*YOUR TASK:* Count the lines below that contain the string "Avautuu", and give only that number.

═════ DATA EXCERPTS

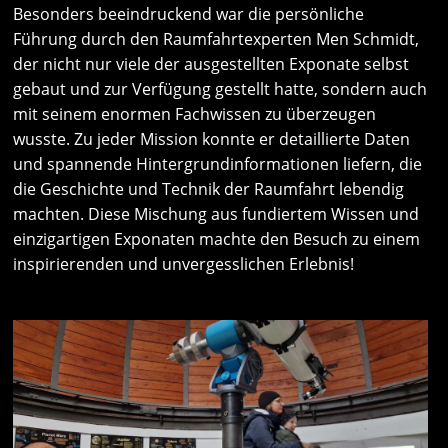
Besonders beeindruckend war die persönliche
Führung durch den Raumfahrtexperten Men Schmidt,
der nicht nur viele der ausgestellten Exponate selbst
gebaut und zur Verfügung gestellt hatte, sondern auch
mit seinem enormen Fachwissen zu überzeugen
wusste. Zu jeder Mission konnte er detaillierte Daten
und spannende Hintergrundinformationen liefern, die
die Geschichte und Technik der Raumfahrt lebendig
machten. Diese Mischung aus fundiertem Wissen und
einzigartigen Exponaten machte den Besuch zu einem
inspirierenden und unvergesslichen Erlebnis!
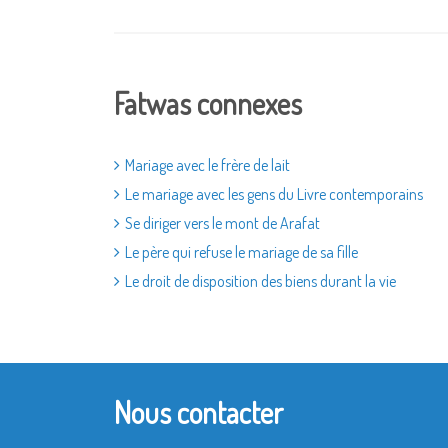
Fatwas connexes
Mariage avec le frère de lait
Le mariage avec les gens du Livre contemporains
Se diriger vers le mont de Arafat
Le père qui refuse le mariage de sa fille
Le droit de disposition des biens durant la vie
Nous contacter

══════════
═════ DATA EXCERPTS

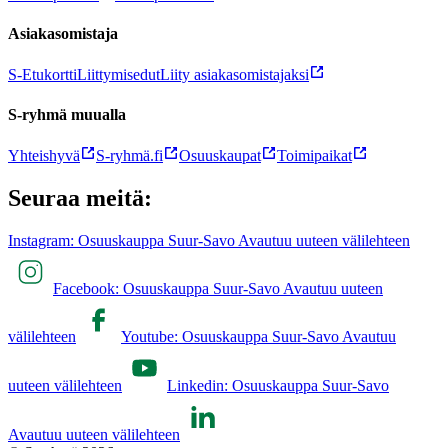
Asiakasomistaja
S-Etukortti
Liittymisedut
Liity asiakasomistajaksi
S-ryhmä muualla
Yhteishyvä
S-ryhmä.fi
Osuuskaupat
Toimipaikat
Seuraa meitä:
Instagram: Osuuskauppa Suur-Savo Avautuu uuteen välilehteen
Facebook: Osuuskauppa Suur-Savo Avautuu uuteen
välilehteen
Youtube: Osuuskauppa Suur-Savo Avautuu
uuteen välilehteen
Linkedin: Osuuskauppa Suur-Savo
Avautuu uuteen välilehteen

══════════

*EXERCISE OUTPUT:* 4